WAIT FOR ENTIRE UPLOAD TO FINISH BEFORE DOWNLOADING!

WARNING

Cooked this quant on a remote rig with limited uplink, will take a while, make sure it finishes uploading before you bother downloading the GGUF files.

`ik_llama.cpp` imatrix Quantizations of tngtech/DeepSeek-R1T-Chimera

This quant collection REQUIRES ik_llama.cpp fork to support advanced non-linear SotA quants. Do not download these big files and expect them to run on mainline vanilla llama.cpp, ollama, LM Studio, KoboldCpp, etc!

These quants provide best in class quality for the given memory footprint.

Big Thanks

Special thanks to u/un_passant for additional hardware access for this special project!

Shout out to Wendell and the Level1Techs crew, the community Forums, YouTube Channel! BIG thanks for providing BIG hardware expertise and access to run these experiments and make these great quants available to the community!!!

[Excerpted records]:

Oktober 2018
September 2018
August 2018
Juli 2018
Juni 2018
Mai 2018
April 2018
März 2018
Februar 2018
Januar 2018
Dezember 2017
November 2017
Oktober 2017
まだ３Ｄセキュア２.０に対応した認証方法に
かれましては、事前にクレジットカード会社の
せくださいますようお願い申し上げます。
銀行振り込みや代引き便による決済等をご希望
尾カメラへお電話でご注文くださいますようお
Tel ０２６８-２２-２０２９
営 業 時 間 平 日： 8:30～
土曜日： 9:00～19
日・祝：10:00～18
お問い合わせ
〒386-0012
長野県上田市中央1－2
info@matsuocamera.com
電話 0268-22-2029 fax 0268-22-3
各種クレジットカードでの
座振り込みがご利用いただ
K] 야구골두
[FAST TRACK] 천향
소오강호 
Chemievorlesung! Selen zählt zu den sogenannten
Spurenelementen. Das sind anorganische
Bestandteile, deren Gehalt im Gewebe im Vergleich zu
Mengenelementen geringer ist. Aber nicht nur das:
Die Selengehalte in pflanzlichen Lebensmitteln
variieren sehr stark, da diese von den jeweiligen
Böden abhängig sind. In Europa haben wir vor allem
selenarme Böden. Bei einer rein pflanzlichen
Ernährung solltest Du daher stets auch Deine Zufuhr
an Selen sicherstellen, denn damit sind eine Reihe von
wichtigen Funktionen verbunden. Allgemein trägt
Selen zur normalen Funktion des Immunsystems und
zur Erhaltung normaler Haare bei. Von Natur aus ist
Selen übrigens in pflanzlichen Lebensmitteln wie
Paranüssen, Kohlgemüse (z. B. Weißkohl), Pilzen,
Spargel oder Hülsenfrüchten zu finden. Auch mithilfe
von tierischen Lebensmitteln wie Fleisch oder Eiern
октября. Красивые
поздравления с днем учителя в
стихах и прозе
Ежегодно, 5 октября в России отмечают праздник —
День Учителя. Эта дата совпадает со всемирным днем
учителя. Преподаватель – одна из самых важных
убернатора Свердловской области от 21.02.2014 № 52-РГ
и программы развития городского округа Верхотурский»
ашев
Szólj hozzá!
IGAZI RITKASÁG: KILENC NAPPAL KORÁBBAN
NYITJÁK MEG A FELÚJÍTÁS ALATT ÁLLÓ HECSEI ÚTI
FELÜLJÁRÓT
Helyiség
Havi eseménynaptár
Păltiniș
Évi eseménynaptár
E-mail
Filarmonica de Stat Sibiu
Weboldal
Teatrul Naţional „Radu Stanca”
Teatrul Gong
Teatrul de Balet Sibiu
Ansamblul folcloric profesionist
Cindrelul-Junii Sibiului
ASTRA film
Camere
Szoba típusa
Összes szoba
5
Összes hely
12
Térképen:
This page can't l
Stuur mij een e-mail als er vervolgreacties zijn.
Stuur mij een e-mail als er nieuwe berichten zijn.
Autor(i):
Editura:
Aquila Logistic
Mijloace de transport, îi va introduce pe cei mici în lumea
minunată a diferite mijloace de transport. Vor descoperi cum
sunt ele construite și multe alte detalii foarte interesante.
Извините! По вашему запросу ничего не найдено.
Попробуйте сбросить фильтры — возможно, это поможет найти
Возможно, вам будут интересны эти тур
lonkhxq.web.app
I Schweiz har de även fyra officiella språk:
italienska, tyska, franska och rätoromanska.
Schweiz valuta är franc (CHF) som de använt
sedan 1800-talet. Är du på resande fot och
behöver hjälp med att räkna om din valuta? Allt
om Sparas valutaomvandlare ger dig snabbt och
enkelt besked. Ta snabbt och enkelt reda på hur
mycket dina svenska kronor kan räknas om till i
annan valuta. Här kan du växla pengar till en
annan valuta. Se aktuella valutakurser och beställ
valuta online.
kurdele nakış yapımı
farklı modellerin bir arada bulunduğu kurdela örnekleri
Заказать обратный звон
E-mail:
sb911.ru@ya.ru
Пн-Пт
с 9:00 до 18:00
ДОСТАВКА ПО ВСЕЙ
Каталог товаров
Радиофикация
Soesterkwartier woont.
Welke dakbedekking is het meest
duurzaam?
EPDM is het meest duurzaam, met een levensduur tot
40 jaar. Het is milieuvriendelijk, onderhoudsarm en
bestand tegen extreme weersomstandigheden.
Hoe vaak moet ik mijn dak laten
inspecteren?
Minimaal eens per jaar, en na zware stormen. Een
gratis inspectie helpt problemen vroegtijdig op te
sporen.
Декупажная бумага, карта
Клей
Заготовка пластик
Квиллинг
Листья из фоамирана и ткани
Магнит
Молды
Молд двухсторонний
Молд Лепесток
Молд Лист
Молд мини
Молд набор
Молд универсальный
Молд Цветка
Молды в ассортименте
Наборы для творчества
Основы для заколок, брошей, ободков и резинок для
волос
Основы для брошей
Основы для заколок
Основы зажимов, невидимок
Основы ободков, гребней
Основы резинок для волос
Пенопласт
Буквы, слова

[Exercise description]: Output, word for word, the part of the model card that opens with "These quants provide" and closes with "to the community!!!". The data has no connection to the model card.

[Result for this task]:
These quants provide best in class quality for the given memory footprint.

Big Thanks

Special thanks to u/un_passant for additional hardware access for this special project!

Shout out to Wendell and the Level1Techs crew, the community Forums, YouTube Channel! BIG thanks for providing BIG hardware expertise and access to run these experiments and make these great quants available to the community!!!